* **Work instructions**: Continue the diary entry about being stood up, starting right after its last sentence below.

Low Ego Blow in Open Diary 2001-2018 (Pre-Prosebox)

  • July 8, 2003, midnight
  • |
  • Public

I am a complete and utter mess today. You should see me: hair up in a messy, floppy spray of a ponytail. Glasses. Barely any makeup (well really none–it’s all worn off by now). Ugly clothes. Circles under my eyes. My guess would be horrid breath. What a mess.

Hy stood me up last night. Not that it’s really that big a deal. We were only going to dinner. But for some reason, this particular event really ate away at my pride. Never mind the fact that I can’t find a local guy, this is the second time in a few weeks that I’ve been stood up by out-of-towners. And I’m not even going to mention the fact that Canuk never ever got back in touch with me after his visit. Bitter? Me. Nah.

I can’t figure out what I’m doing wrong. These guys used to drive hours simply to see me. Now I can’t even get a phoned-in regret! Heck, I can’t even get an e-mail reply!! What is wrong with me? What have I done? What am I not doing? What?

[Stored entries]
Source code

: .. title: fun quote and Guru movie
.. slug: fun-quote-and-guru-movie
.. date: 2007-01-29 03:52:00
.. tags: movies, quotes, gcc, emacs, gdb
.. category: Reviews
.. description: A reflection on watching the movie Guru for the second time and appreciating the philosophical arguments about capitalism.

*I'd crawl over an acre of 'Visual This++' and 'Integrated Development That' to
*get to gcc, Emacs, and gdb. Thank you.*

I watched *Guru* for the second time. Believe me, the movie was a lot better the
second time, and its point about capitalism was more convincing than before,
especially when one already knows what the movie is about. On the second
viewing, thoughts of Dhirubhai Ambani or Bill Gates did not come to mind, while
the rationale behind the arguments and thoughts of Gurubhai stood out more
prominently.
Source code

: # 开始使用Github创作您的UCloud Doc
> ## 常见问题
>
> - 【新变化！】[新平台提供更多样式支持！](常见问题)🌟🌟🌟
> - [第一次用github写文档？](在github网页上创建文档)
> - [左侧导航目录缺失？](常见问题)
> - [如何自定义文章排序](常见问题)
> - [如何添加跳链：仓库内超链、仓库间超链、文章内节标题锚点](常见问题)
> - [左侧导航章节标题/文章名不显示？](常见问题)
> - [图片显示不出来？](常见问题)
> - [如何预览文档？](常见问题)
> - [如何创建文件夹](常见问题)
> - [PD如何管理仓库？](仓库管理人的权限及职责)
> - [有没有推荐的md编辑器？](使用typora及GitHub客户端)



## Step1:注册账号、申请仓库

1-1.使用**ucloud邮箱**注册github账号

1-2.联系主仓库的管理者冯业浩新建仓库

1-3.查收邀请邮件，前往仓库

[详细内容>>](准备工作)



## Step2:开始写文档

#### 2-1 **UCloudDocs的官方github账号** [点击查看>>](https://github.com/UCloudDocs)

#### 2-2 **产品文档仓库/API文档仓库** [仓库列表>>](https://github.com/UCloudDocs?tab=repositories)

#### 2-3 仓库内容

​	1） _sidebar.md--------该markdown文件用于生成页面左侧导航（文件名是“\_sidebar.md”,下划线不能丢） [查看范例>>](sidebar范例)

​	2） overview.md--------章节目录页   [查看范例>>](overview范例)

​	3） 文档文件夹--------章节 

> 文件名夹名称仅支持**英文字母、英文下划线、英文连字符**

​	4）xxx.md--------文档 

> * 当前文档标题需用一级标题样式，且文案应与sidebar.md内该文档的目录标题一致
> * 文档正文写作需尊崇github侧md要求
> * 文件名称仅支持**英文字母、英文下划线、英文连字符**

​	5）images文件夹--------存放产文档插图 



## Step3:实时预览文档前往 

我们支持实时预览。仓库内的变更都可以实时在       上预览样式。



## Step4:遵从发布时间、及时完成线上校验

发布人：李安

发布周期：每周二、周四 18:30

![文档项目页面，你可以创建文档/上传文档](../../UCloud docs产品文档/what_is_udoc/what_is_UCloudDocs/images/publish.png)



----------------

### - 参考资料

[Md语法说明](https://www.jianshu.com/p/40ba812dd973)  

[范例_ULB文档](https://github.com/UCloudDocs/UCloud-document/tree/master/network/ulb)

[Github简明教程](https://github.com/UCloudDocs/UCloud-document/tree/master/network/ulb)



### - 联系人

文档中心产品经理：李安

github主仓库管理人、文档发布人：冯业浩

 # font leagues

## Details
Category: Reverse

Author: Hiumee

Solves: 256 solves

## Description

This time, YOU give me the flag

* **Answer**:
What followed an early evening of sitting at my desk at work, waiting for Hy to call was too horrific to describe in full detail. In short, I took myself to dinner and got smashed. Then I stopped at another bar on the way home and continued my little drinking frenzy. Of course, I talked while I drank. To a very nice, very good looking, and very horny married man. Why. Why? Why did he walk me home? What time was it when I got back to my place? And why was he still with me?

I suppose I didn’t care. I just wanted to crawl in bed and go to sleep. But suddenly, he kissed me. Suddenly, he tried to get into my shirt. And just as suddenly, he turned and ran out the door…without even saying anything! Odd. But I’m so glad he did. So very glad.

Couldn’t kiss worth a crap.

This morning I felt so shitty. Shitty that Hy never even called. Shitty that I got so piss drunk. Shitty that I had so much to do at work today and couldn’t even think straight.